SUPPLIED RECORDS section start

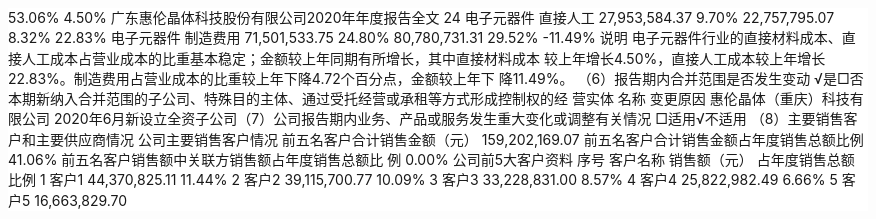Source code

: 53.06%
4.50%
广东惠伦晶体科技股份有限公司2020年年度报告全文
24
电子元器件
直接人工
27,953,584.37
9.70%
22,757,795.07
8.32%
22.83%
电子元器件
制造费用
71,501,533.75
24.80%
80,780,731.31
29.52%
-11.49%
说明
电子元器件行业的直接材料成本、直接人工成本占营业成本的比重基本稳定；金额较上年同期有所增长，其中直接材料成本
较上年增长4.50%，直接人工成本较上年增长22.83%。制造费用占营业成本的比重较上年下降4.72个百分点，金额较上年下
降11.49%。
（6）报告期内合并范围是否发生变动
√是□否
本期新纳入合并范围的子公司、特殊目的主体、通过受托经营或承租等方式形成控制权的经
营实体
名称
变更原因
惠伦晶体（重庆）科技有限公司
2020年6月新设立全资子公司（7）公司报告期内业务、产品或服务发生重大变化或调整有关情况
□适用√不适用
（8）主要销售客户和主要供应商情况
公司主要销售客户情况
前五名客户合计销售金额（元）
159,202,169.07
前五名客户合计销售金额占年度销售总额比例
41.06%
前五名客户销售额中关联方销售额占年度销售总额比
例
0.00%
公司前5大客户资料
序号
客户名称
销售额（元）
占年度销售总额比例
1
客户1
44,370,825.11
11.44%
2
客户2
39,115,700.77
10.09%
3
客户3
33,228,831.00
8.57%
4
客户4
25,822,982.49
6.66%
5
客户5
16,663,829.70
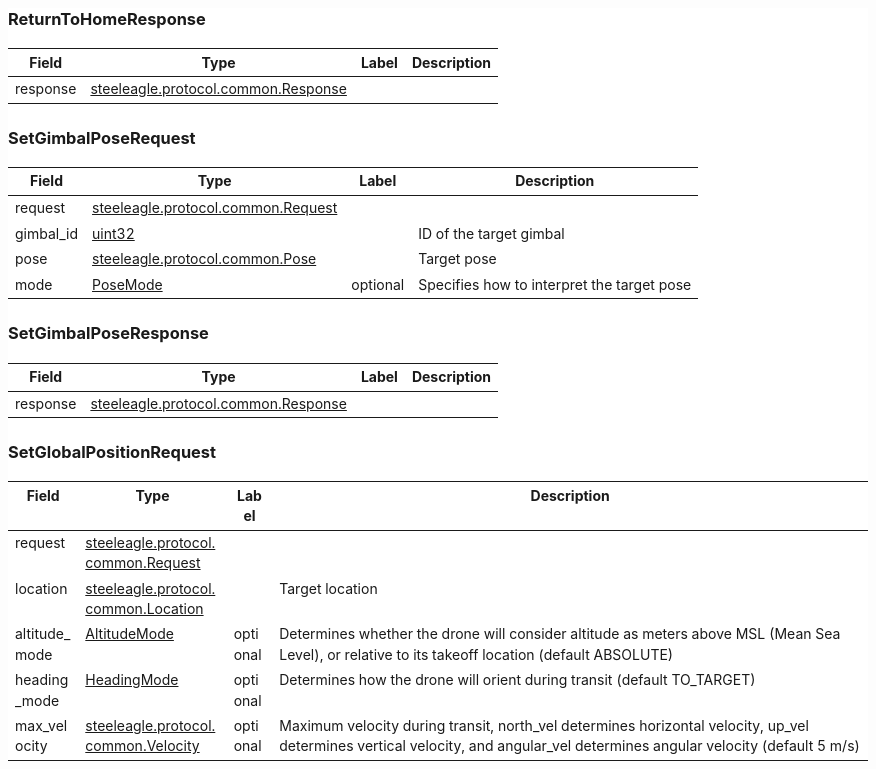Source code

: ### ReturnToHomeResponse



| Field | Type | Label | Description |
| ----- | ---- | ----- | ----------- |
| response | [steeleagle.protocol.common.Response](#steeleagle-protocol-common-Response) |  |  |






<a name="steeleagle-protocol-services-control_service-SetGimbalPoseRequest"></a>

### SetGimbalPoseRequest



| Field | Type | Label | Description |
| ----- | ---- | ----- | ----------- |
| request | [steeleagle.protocol.common.Request](#steeleagle-protocol-common-Request) |  |  |
| gimbal_id | [uint32](#uint32) |  | ID of the target gimbal |
| pose | [steeleagle.protocol.common.Pose](#steeleagle-protocol-common-Pose) |  | Target pose |
| mode | [PoseMode](#steeleagle-protocol-services-control_service-PoseMode) | optional | Specifies how to interpret the target pose |






<a name="steeleagle-protocol-services-control_service-SetGimbalPoseResponse"></a>

### SetGimbalPoseResponse



| Field | Type | Label | Description |
| ----- | ---- | ----- | ----------- |
| response | [steeleagle.protocol.common.Response](#steeleagle-protocol-common-Response) |  |  |






<a name="steeleagle-protocol-services-control_service-SetGlobalPositionRequest"></a>

### SetGlobalPositionRequest



| Field | Type | Label | Description |
| ----- | ---- | ----- | ----------- |
| request | [steeleagle.protocol.common.Request](#steeleagle-protocol-common-Request) |  |  |
| location | [steeleagle.protocol.common.Location](#steeleagle-protocol-common-Location) |  | Target location |
| altitude_mode | [AltitudeMode](#steeleagle-protocol-services-control_service-AltitudeMode) | optional | Determines whether the drone will consider altitude as meters above MSL (Mean Sea Level), or relative to its takeoff location (default ABSOLUTE) |
| heading_mode | [HeadingMode](#steeleagle-protocol-services-control_service-HeadingMode) | optional | Determines how the drone will orient during transit (default TO_TARGET) |
| max_velocity | [steeleagle.protocol.common.Velocity](#steeleagle-protocol-common-Velocity) | optional | Maximum velocity during transit, north_vel determines horizontal velocity, up_vel determines vertical velocity, and angular_vel determines angular velocity (default 5 m/s) |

SUPPLIED RECORDS section end

Extract every line of text from the data above, copying each one word for word, and leave the pictures out of your answer.

Source code

: 53.06%
4.50%
广东惠伦晶体科技股份有限公司2020年年度报告全文
24
电子元器件
直接人工
27,953,584.37
9.70%
22,757,795.07
8.32%
22.83%
电子元器件
制造费用
71,501,533.75
24.80%
80,780,731.31
29.52%
-11.49%
说明
电子元器件行业的直接材料成本、直接人工成本占营业成本的比重基本稳定；金额较上年同期有所增长，其中直接材料成本
较上年增长4.50%，直接人工成本较上年增长22.83%。制造费用占营业成本的比重较上年下降4.72个百分点，金额较上年下
降11.49%。
（6）报告期内合并范围是否发生变动
√是□否
本期新纳入合并范围的子公司、特殊目的主体、通过受托经营或承租等方式形成控制权的经
营实体
名称
变更原因
惠伦晶体（重庆）科技有限公司
2020年6月新设立全资子公司（7）公司报告期内业务、产品或服务发生重大变化或调整有关情况
□适用√不适用
（8）主要销售客户和主要供应商情况
公司主要销售客户情况
前五名客户合计销售金额（元）
159,202,169.07
前五名客户合计销售金额占年度销售总额比例
41.06%
前五名客户销售额中关联方销售额占年度销售总额比
例
0.00%
公司前5大客户资料
序号
客户名称
销售额（元）
占年度销售总额比例
1
客户1
44,370,825.11
11.44%
2
客户2
39,115,700.77
10.09%
3
客户3
33,228,831.00
8.57%
4
客户4
25,822,982.49
6.66%
5
客户5
16,663,829.70
Source code

: ### ReturnToHomeResponse



| Field | Type | Label | Description |
| ----- | ---- | ----- | ----------- |
| response | [steeleagle.protocol.common.Response](#steeleagle-protocol-common-Response) |  |  |






<a name="steeleagle-protocol-services-control_service-SetGimbalPoseRequest"></a>

### SetGimbalPoseRequest



| Field | Type | Label | Description |
| ----- | ---- | ----- | ----------- |
| request | [steeleagle.protocol.common.Request](#steeleagle-protocol-common-Request) |  |  |
| gimbal_id | [uint32](#uint32) |  | ID of the target gimbal |
| pose | [steeleagle.protocol.common.Pose](#steeleagle-protocol-common-Pose) |  | Target pose |
| mode | [PoseMode](#steeleagle-protocol-services-control_service-PoseMode) | optional | Specifies how to interpret the target pose |






<a name="steeleagle-protocol-services-control_service-SetGimbalPoseResponse"></a>

### SetGimbalPoseResponse



| Field | Type | Label | Description |
| ----- | ---- | ----- | ----------- |
| response | [steeleagle.protocol.common.Response](#steeleagle-protocol-common-Response) |  |  |






<a name="steeleagle-protocol-services-control_service-SetGlobalPositionRequest"></a>

### SetGlobalPositionRequest



| Field | Type | Label | Description |
| ----- | ---- | ----- | ----------- |
| request | [steeleagle.protocol.common.Request](#steeleagle-protocol-common-Request) |  |  |
| location | [steeleagle.protocol.common.Location](#steeleagle-protocol-common-Location) |  | Target location |
| altitude_mode | [AltitudeMode](#steeleagle-protocol-services-control_service-AltitudeMode) | optional | Determines whether the drone will consider altitude as meters above MSL (Mean Sea Level), or relative to its takeoff location (default ABSOLUTE) |
| heading_mode | [HeadingMode](#steeleagle-protocol-services-control_service-HeadingMode) | optional | Determines how the drone will orient during transit (default TO_TARGET) |
| max_velocity | [steeleagle.protocol.common.Velocity](#steeleagle-protocol-common-Velocity) | optional | Maximum velocity during transit, north_vel determines horizontal velocity, up_vel determines vertical velocity, and angular_vel determines angular velocity (default 5 m/s) |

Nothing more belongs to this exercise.